Stored data
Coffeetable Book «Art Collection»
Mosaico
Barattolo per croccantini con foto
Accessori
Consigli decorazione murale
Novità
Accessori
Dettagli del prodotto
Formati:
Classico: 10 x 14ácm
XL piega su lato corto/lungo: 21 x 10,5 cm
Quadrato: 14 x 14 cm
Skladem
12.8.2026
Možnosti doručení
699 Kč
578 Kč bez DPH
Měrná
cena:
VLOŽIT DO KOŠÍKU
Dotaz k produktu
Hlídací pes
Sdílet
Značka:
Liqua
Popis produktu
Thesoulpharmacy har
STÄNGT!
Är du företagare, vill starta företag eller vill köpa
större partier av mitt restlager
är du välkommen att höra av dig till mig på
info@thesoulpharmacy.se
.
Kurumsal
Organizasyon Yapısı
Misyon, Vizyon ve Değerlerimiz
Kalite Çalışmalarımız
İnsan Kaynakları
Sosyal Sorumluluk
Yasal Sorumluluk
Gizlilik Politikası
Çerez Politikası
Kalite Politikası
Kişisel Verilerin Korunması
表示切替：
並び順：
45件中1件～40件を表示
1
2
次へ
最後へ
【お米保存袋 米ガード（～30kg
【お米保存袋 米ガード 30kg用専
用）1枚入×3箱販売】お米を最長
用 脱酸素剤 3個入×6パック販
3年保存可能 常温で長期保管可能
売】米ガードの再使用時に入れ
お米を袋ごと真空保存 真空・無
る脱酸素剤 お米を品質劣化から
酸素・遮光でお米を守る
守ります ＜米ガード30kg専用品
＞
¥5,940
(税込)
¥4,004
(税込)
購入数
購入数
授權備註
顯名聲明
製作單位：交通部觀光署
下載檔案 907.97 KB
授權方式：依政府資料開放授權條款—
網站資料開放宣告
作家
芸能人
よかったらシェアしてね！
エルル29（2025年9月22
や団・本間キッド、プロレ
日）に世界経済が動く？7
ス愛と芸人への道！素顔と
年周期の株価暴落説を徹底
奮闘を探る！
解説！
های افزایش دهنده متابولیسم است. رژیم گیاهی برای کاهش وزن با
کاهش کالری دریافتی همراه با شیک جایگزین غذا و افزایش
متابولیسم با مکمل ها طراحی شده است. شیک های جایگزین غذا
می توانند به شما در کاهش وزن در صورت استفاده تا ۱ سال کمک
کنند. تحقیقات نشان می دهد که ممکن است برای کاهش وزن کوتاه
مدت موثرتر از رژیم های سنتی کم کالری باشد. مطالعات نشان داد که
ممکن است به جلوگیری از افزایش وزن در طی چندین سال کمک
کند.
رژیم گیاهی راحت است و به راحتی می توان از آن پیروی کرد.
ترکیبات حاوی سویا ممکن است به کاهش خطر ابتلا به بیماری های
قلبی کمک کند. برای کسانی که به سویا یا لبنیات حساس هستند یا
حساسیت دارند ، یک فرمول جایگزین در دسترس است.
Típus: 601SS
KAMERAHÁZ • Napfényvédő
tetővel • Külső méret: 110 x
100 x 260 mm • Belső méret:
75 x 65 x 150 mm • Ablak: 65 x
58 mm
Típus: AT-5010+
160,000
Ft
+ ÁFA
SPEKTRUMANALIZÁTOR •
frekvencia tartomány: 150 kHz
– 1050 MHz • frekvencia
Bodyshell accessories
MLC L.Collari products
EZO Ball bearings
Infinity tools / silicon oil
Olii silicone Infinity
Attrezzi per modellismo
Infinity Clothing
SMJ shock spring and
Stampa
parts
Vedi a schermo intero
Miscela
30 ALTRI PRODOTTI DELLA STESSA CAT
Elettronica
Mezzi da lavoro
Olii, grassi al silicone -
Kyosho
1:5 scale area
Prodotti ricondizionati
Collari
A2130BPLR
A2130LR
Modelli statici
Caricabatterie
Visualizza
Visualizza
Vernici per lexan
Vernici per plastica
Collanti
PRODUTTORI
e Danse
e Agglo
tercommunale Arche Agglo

● Exercise details:
Output the records exactly, including every line.

● Output below:
Coffeetable Book «Art Collection»
Mosaico
Barattolo per croccantini con foto
Accessori
Consigli decorazione murale
Novità
Accessori
Dettagli del prodotto
Formati:
Classico: 10 x 14ácm
XL piega su lato corto/lungo: 21 x 10,5 cm
Quadrato: 14 x 14 cm
Skladem
12.8.2026
Možnosti doručení
699 Kč
578 Kč bez DPH
Měrná
cena:
VLOŽIT DO KOŠÍKU
Dotaz k produktu
Hlídací pes
Sdílet
Značka:
Liqua
Popis produktu
Thesoulpharmacy har
STÄNGT!
Är du företagare, vill starta företag eller vill köpa
större partier av mitt restlager
är du välkommen att höra av dig till mig på
info@thesoulpharmacy.se
.
Kurumsal
Organizasyon Yapısı
Misyon, Vizyon ve Değerlerimiz
Kalite Çalışmalarımız
İnsan Kaynakları
Sosyal Sorumluluk
Yasal Sorumluluk
Gizlilik Politikası
Çerez Politikası
Kalite Politikası
Kişisel Verilerin Korunması
表示切替：
並び順：
45件中1件～40件を表示
1
2
次へ
最後へ
【お米保存袋 米ガード（～30kg
【お米保存袋 米ガード 30kg用専
用）1枚入×3箱販売】お米を最長
用 脱酸素剤 3個入×6パック販
3年保存可能 常温で長期保管可能
売】米ガードの再使用時に入れ
お米を袋ごと真空保存 真空・無
る脱酸素剤 お米を品質劣化から
酸素・遮光でお米を守る
守ります ＜米ガード30kg専用品
＞
¥5,940
(税込)
¥4,004
(税込)
購入数
購入数
授權備註
顯名聲明
製作單位：交通部觀光署
下載檔案 907.97 KB
授權方式：依政府資料開放授權條款—
網站資料開放宣告
作家
芸能人
よかったらシェアしてね！
エルル29（2025年9月22
や団・本間キッド、プロレ
日）に世界経済が動く？7
ス愛と芸人への道！素顔と
年周期の株価暴落説を徹底
奮闘を探る！
解説！
های افزایش دهنده متابولیسم است. رژیم گیاهی برای کاهش وزن با
کاهش کالری دریافتی همراه با شیک جایگزین غذا و افزایش
متابولیسم با مکمل ها طراحی شده است. شیک های جایگزین غذا
می توانند به شما در کاهش وزن در صورت استفاده تا ۱ سال کمک
کنند. تحقیقات نشان می دهد که ممکن است برای کاهش وزن کوتاه
مدت موثرتر از رژیم های سنتی کم کالری باشد. مطالعات نشان داد که
ممکن است به جلوگیری از افزایش وزن در طی چندین سال کمک
کند.
رژیم گیاهی راحت است و به راحتی می توان از آن پیروی کرد.
ترکیبات حاوی سویا ممکن است به کاهش خطر ابتلا به بیماری های
قلبی کمک کند. برای کسانی که به سویا یا لبنیات حساس هستند یا
حساسیت دارند ، یک فرمول جایگزین در دسترس است.
Típus: 601SS
KAMERAHÁZ • Napfényvédő
tetővel • Külső méret: 110 x
100 x 260 mm • Belső méret:
75 x 65 x 150 mm • Ablak: 65 x
58 mm
Típus: AT-5010+
160,000
Ft
+ ÁFA
SPEKTRUMANALIZÁTOR •
frekvencia tartomány: 150 kHz
– 1050 MHz • frekvencia
Bodyshell accessories
MLC L.Collari products
EZO Ball bearings
Infinity tools / silicon oil
Olii silicone Infinity
Attrezzi per modellismo
Infinity Clothing
SMJ shock spring and
Stampa
parts
Vedi a schermo intero
Miscela
30 ALTRI PRODOTTI DELLA STESSA CAT
Elettronica
Mezzi da lavoro
Olii, grassi al silicone -
Kyosho
1:5 scale area
Prodotti ricondizionati
Collari
A2130BPLR
A2130LR
Modelli statici
Caricabatterie
Visualizza
Visualizza
Vernici per lexan
Vernici per plastica
Collanti
PRODUTTORI
e Danse
e Agglo
tercommunale Arche Agglo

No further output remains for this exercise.